## Your instructions
Scan the listing below for lines with "image" in them. Give their number and nothing more.

## Data provided
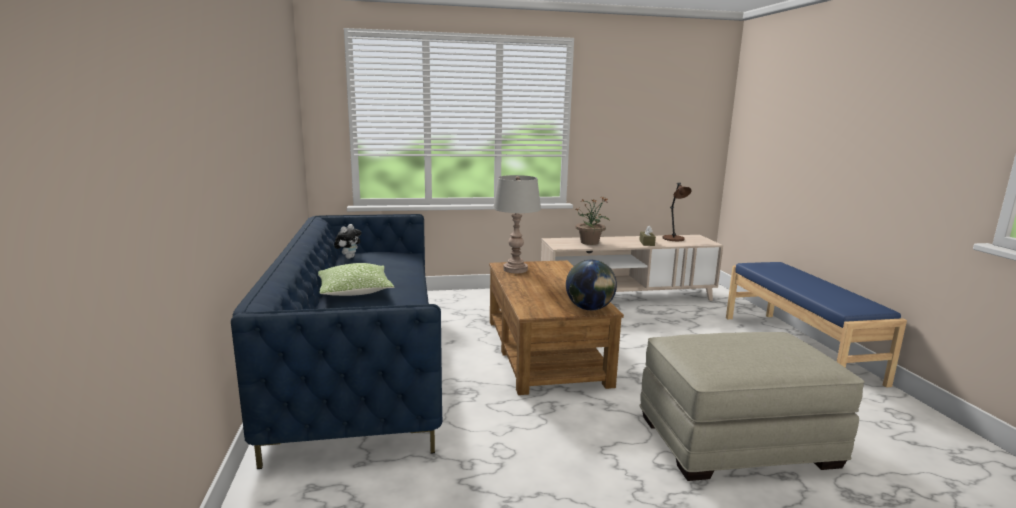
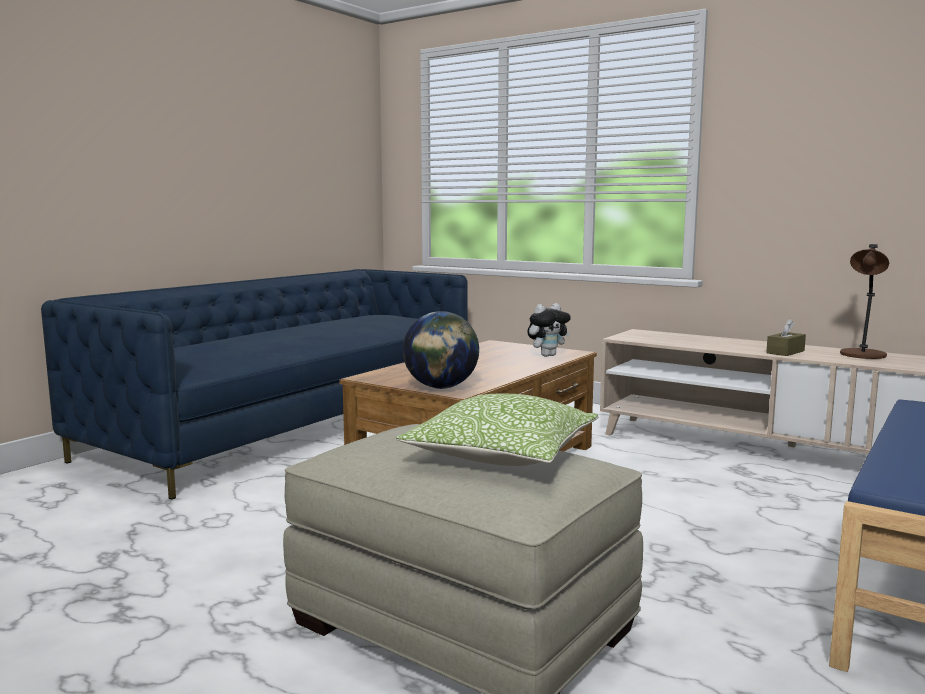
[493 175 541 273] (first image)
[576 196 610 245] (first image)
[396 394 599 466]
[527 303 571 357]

## Exercise answer
2